The Big Brother nightmare of George Orwell’s 1984 has become a reality – in the shadow of the author’s former London home.
It may have taken a little longer than he predicted, but Orwell’s vision of a society where cameras and computers spy on every person’s movements is now here.
Foresight: The cameras crowd George Orwell’s former London home
According to the latest studies, Britain has a staggering 4.2million CCTV cameras – one for every 14 people in the country – and 20 per cent of cameras globally. It has been calculated that each person is caught on camera an average of 300 times daily.
Use of spy cameras in modern-day Britain is now a chilling mirror image of Orwell’s fictional world, created in the post-war Forties in a fourth-floor flat overlooking Canonbury Square in Islington, North London.
On the wall outside his former residence – flat number 27B – where Orwell lived until his death in 1950, an historical plaque commemorates the anti-authoritarian author.

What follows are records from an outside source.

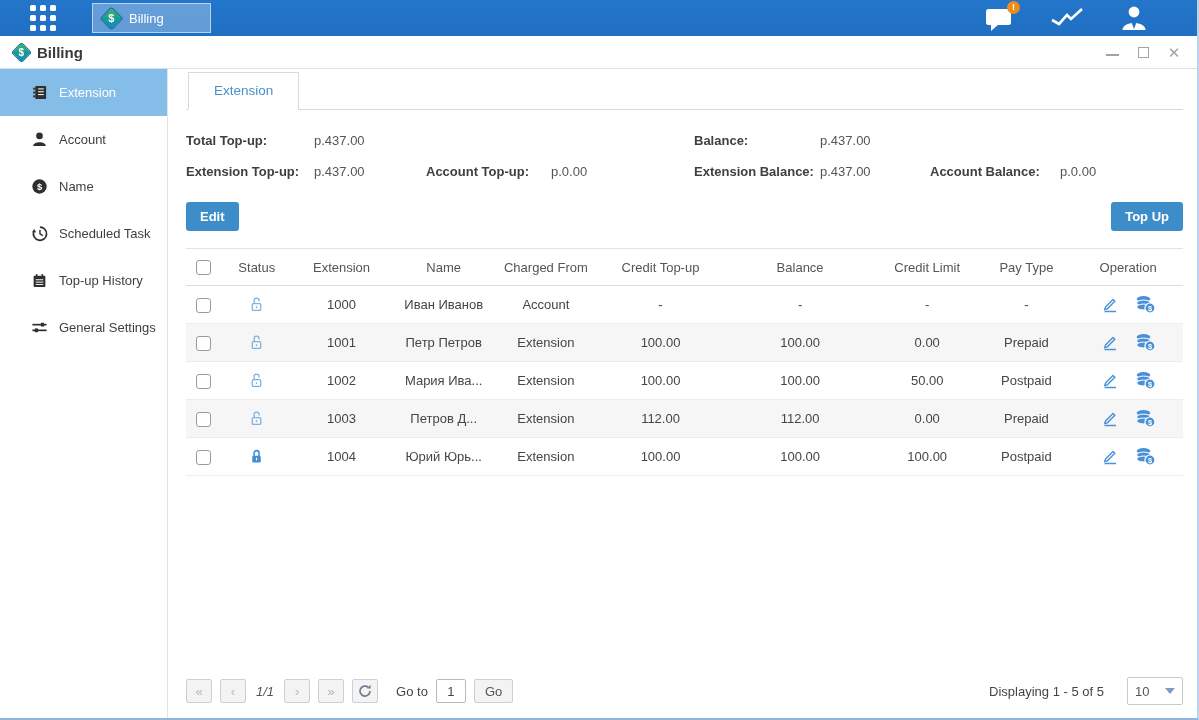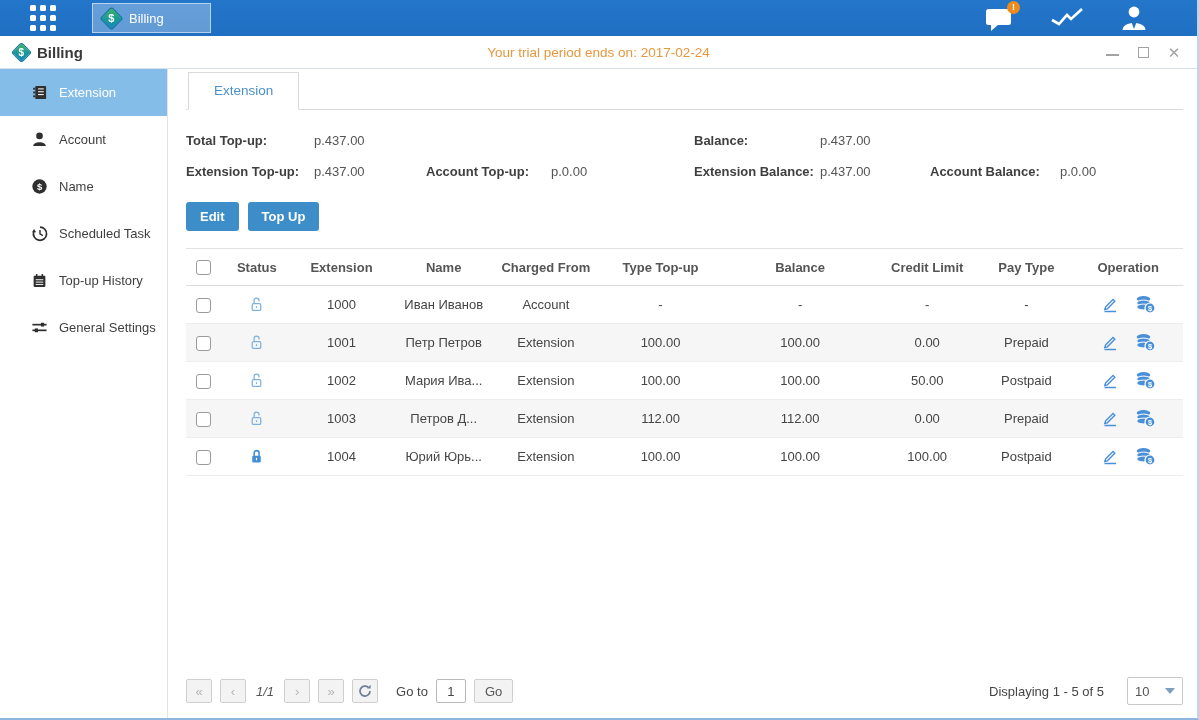--- a/index.html
+++ b/index.html
@@ -50,27 +50,27 @@
 
   
   .summary { display:flex; margin-top:15px;align-items:flex-end; }
   .sum-half { display:grid; grid-template-rows:31px 31px; align-items:center; }
   .sum-left  { width:508px; grid-template-columns:128px 112px 125px auto; }
   .sum-right { flex:1; grid-template-columns:126px 110px 130px auto; }
   .sum-label { font-weight:bold; color:#3f3f3f; }
   .sum-val { color:#555; }
 
   
-  .btn-row { margin-top:15px; display:flex; gap:9px; }
+  .btn-row { margin-top:15px; display:flex; gap:9px;justify-content:space-between; }
   .btn { background:#3d8ec8; color:#fff; border:none; border-radius:3px; padding:7px 14px; font-size:13px;
          font-family:inherit; cursor:pointer; font-weight:bold; }
 
   
   table { width:100%; border-collapse:collapse; table-layout:fixed; margin-top:17px; }
-  thead th { font-weight:bold; color:#555; border-top:1px solid #e2e2e2; border-bottom:1px solid #dcdcdc;
+  thead th { font-weight:normal; color:#555; border-top:1px solid #e2e2e2; border-bottom:1px solid #dcdcdc;
              padding:10px 3px; text-align:center; }
   tbody td { padding:9px 3px; text-align:center; color:#454545; border-bottom:1px solid #ededed;
              white-space:nowrap; overflow:hidden; }
   tbody tr:nth-child(even) { background:#f6f6f6; }
   .cb { display:inline-block; width:15px; height:15px; border:1px solid #9b9b9b; border-radius:3px; background:#fff;
         vertical-align:middle; cursor:pointer; }
   .lock svg { vertical-align:middle; }
   .lock .when-locked { display:none; }
   .lock.locked .when-locked { display:inline; }
   .op-icons { display:flex; justify-content:center; gap:16px; }
@@ -142,21 +142,20 @@
     </div>
   </div>
 
   <div class="titlebar">
     <div class="title-left">
       <span class="diamond" style="width:15px;height:15px;">
           <b style="font-size:10px;">$</b>
         </span>
       <span class="app-title">Billing</span>
     </div>
-    <div class="trial">Your trial period ends on: 2017-02-24</div>
     <div class="win-controls">
       <span class="wc wc-min"></span>
       <span class="wc">
           <span class="wc-max"></span>
         </span>
       <span class="wc wc-close">✕</span>
     </div>
   </div>
 
   <div class="content">
@@ -279,21 +278,21 @@
           <col style="width:9.4%">
             <col style="width:11%">
         </colgroup>
         <thead>
           <tr>
             <th><span class="cb"></span></th>
             <th>Status</th>
             <th>Extension</th>
             <th>Name</th>
             <th>Charged From</th>
-            <th>Type Top-up</th>
+            <th>Credit Top-up</th>
             <th>Balance</th>
             <th>Credit Limit</th>
             <th>Pay Type</th>
             <th>Operation</th>
           </tr>
         </thead>
         <tbody>
         <tr>
           <td><span class="cb"></span></td>
           <td>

And within 200 yards of the flat, there are 32 CCTV cameras, scanning every move.
Orwell’s view of the tree-filled gardens outside the flat is under 24-hour surveillance from two cameras perched on traffic lights.
The flat’s rear windows are constantly viewed from two more security cameras outside a conference centre in Canonbury Place.
In a lane, just off the square, close to Orwell’s favourite pub, the Compton Arms, a camera at the rear of a car dealership records every person entering or leaving the pub.
Within a 200-yard radius of the flat, there are another 28 CCTV cameras, together with hundreds of private, remote-controlled security cameras used to scrutinise visitors to homes, shops and offices.
The message is reminiscent of a 1949 poster to mark the launch of Orwell’s 1984: ‘Big Brother is Watching You’.
In the Shriji grocery store in Canonbury Place, three cameras focus on every person in the shop. Owner Minesh Amin explained: ‘They are for our security and safety. Without them, people would steal from the shop. Although this is a nice area, there are always bad people who cause trouble by stealing.’
Three doors away, in the dry-cleaning shop run by Malik Zafar, are another two CCTV cameras.
‘I need to know who is coming into my shop,’ explained Mr Zafar, who spent £400 on his security system.
This week, the Royal Academy of Engineering (RAE) produced a report highlighting the astonishing numbers of CCTV cameras in the country and warned how such ‘Big Brother tactics’ could eventually put lives at risk.
The RAE report warned any security system was ‘vulnerable to abuse, including bribery of staff and computer hackers gaining access to it’. One of the report’s authors, Professor Nigel Gilbert, claimed the numbers of CCTV cameras now being used is so vast that further installations should be stopped until the need for them is proven.
One fear is a nationwide standard for CCTV cameras which would make it possible for all information gathered by individual cameras to be shared – and accessed by anyone with the means to do so.
The RAE report follows a warning by the Government’s Information Commissioner Richard Thomas that excessive use of CCTV and other information-gathering was ‘creating a climate of suspicion’.